There was a widely-misunderstood lawsuit recently that lots of people interpreted this way, but it wasn't what the lawsuit concluded at all.
"Creations of a machine" is meaningless. Machines are tools we use to be creative, even if we're getting some things out that we do not expect. When a 3D program renders light into a scene, does that mean the image is not copyrightable?
I was referring to the recent case against the artist Stephen Thaler, which people interpreted [1] as saying that works created by AI could not be copyrighted. This wasn't what was shown, though. Rather, the judge was ruling about a strawman argument framed by Thaler, where he explicitly stated that he was not the creator, and that he was listing the AI as an "artist for hire."

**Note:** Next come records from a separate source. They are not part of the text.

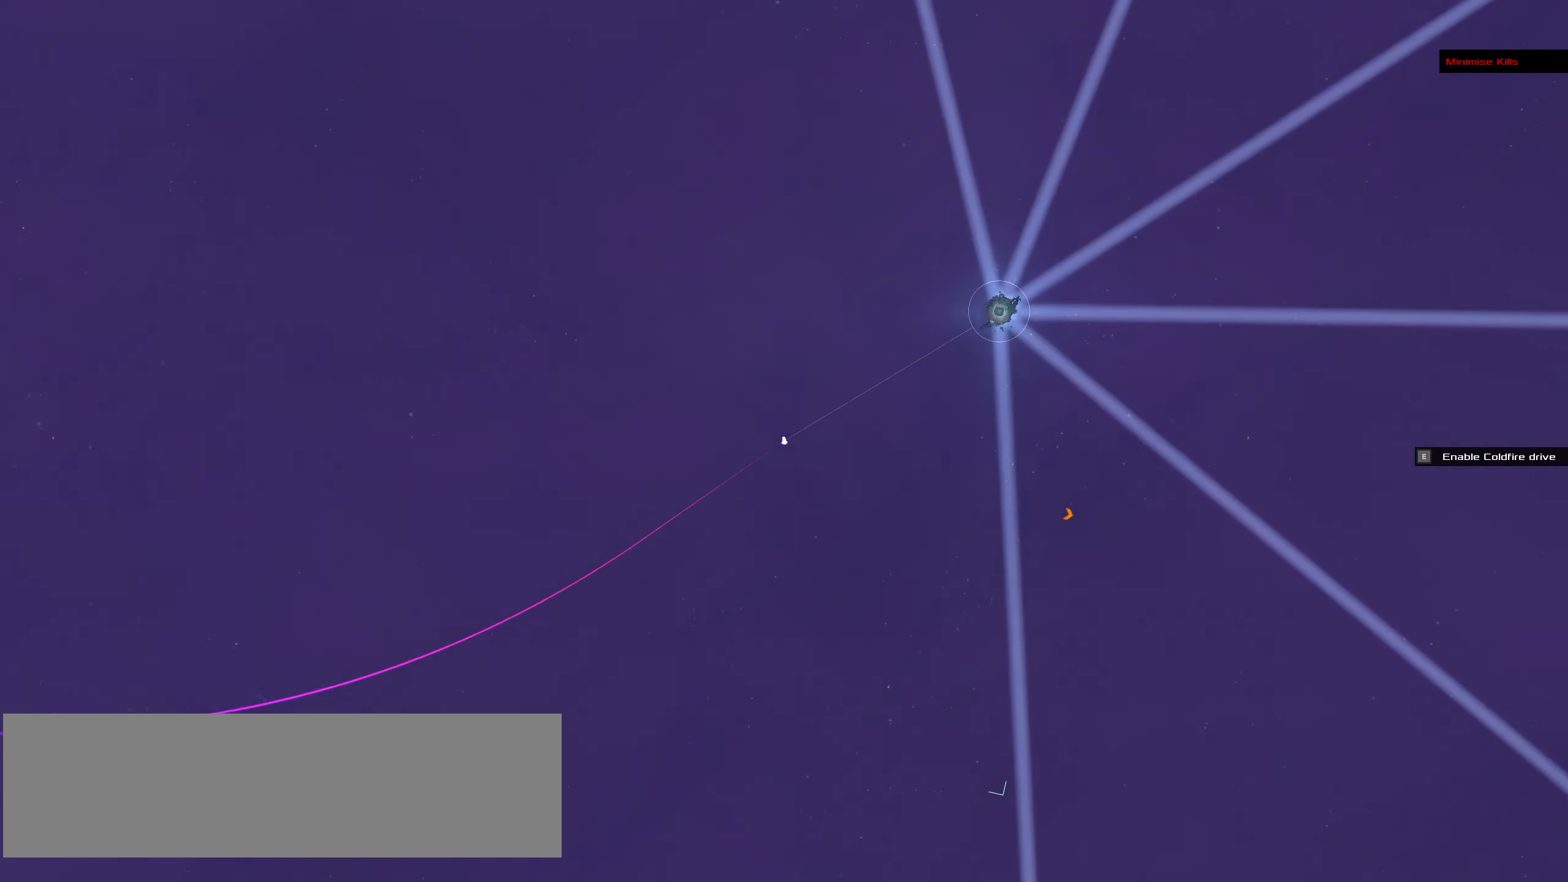
{"keys": [], "mouse": ["left", "right"], "events": [[500, "mouse_left", "down"]]}
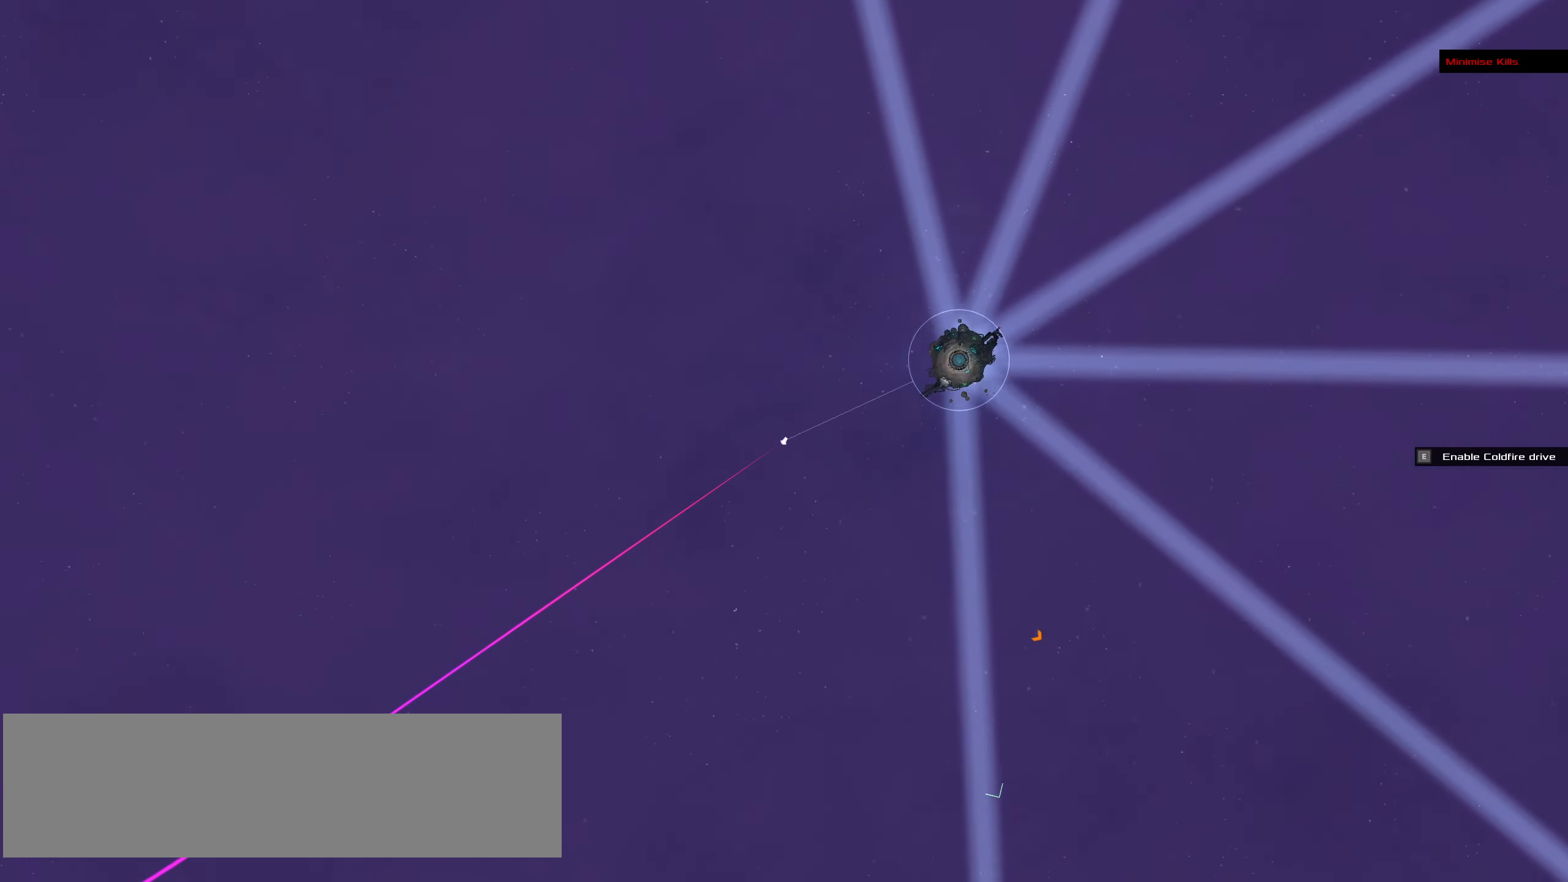
{"keys": [], "mouse": [], "events": [[50, "mouse_right", "up"], [234, "mouse_left", "up"]]}
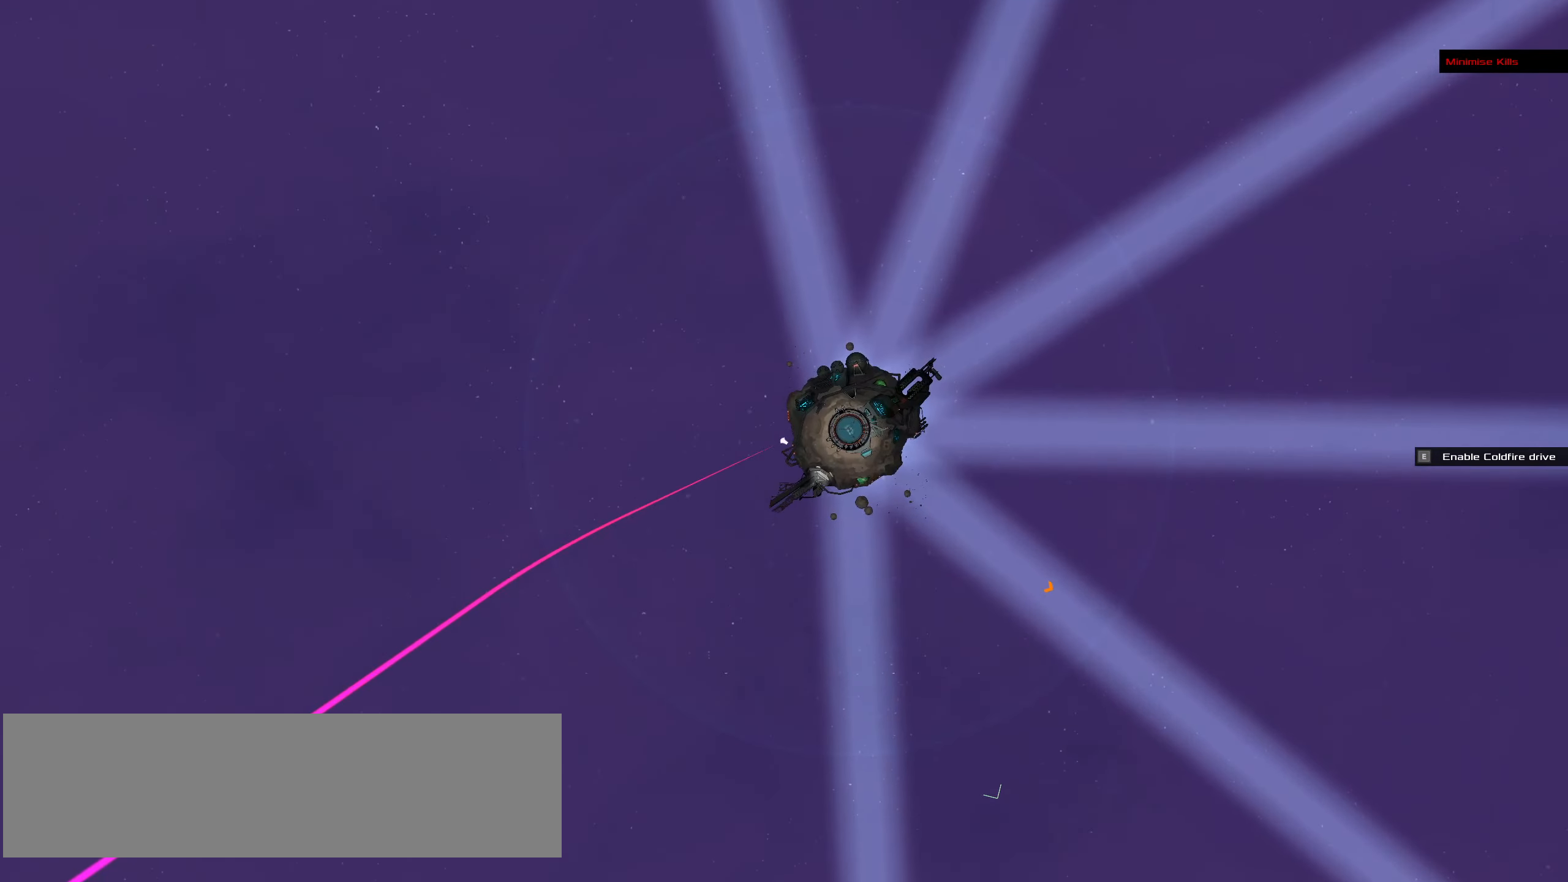
{"keys": [], "mouse": [], "events": []}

I don't see where in your link it says, as GP did, that "creations of a machine [...] are not eligible for copyright protection."

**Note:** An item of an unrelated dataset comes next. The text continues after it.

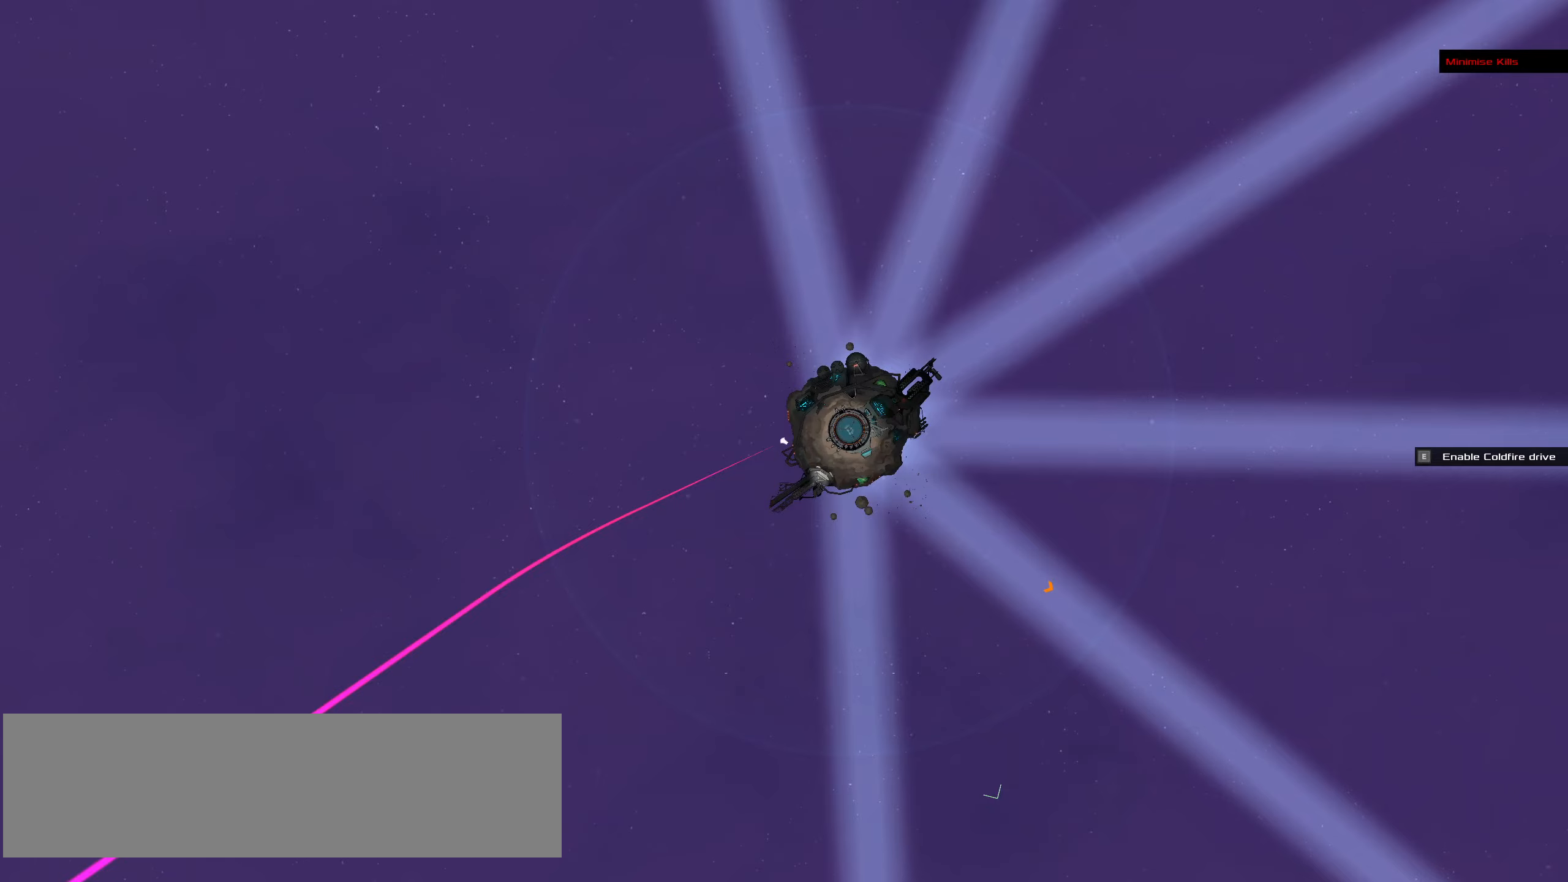
{"keys": [], "mouse": [], "events": []}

The guidance says that the author must be human, but that "In the case of works containing AI-generated material, the Office will consider whether the AI contributions are the result of “mechanical reproduction” or instead of an author’s “own original mental conception, to which [the author] gave visible form.”
The latter is copyrightable.
"This policy does not mean that technological tools cannot be part of the creative process. "
"Creations of a machine" is meaningless. Machines are tools we use to be creative, even if we're getting some things out that we do not expect. When a 3D program renders light into a scene, does that mean the image is not copyrightable?